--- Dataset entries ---
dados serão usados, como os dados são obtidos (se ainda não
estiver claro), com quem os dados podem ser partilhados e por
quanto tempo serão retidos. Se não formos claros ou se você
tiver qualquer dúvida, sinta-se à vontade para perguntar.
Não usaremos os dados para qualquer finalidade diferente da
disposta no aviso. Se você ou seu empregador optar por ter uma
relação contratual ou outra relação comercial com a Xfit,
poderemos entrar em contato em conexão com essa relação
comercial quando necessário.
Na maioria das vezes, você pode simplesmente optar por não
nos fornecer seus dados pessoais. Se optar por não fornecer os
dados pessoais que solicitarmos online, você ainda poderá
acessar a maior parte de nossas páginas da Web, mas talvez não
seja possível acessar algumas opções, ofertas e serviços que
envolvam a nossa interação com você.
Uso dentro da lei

--- TASK BRIEF ---
Reproduce the text of every row above word for word, keeping each line break where it falls.

--- WRITTEN REPLY ---
dados serão usados, como os dados são obtidos (se ainda não
estiver claro), com quem os dados podem ser partilhados e por
quanto tempo serão retidos. Se não formos claros ou se você
tiver qualquer dúvida, sinta-se à vontade para perguntar.
Não usaremos os dados para qualquer finalidade diferente da
disposta no aviso. Se você ou seu empregador optar por ter uma
relação contratual ou outra relação comercial com a Xfit,
poderemos entrar em contato em conexão com essa relação
comercial quando necessário.
Na maioria das vezes, você pode simplesmente optar por não
nos fornecer seus dados pessoais. Se optar por não fornecer os
dados pessoais que solicitarmos online, você ainda poderá
acessar a maior parte de nossas páginas da Web, mas talvez não
seja possível acessar algumas opções, ofertas e serviços que
envolvam a nossa interação com você.
Uso dentro da lei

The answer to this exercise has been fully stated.